Task prompt:
The required answer is an exact copy of the records below, without pictures.

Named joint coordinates

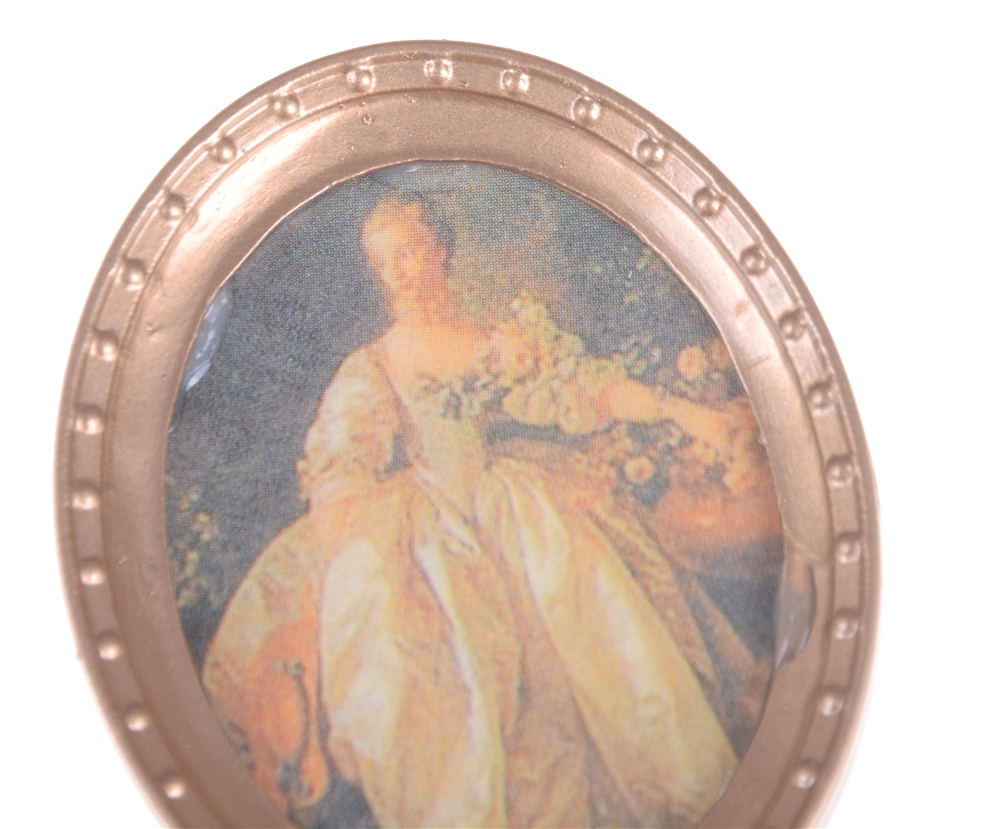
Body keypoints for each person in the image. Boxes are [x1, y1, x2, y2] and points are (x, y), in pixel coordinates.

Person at [203, 195, 749, 829]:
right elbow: (341, 467)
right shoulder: (378, 362)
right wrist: (340, 554)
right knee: (424, 668)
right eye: (385, 262)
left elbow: (587, 390)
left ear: (440, 248)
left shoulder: (502, 338)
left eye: (409, 252)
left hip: (513, 510)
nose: (399, 272)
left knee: (585, 624)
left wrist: (682, 412)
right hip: (425, 528)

Output of the task:
Body keypoints for each person in the image. Boxes are [x1, y1, x2, y2] and points are (x, y), in pixel coordinates.

Person at [203, 195, 749, 829]:
right elbow: (341, 467)
right shoulder: (378, 362)
right wrist: (340, 554)
right knee: (424, 668)
right eye: (385, 262)
left elbow: (587, 390)
left ear: (440, 248)
left shoulder: (502, 338)
left eye: (409, 252)
left hip: (513, 510)
nose: (399, 272)
left knee: (585, 624)
left wrist: (682, 412)
right hip: (425, 528)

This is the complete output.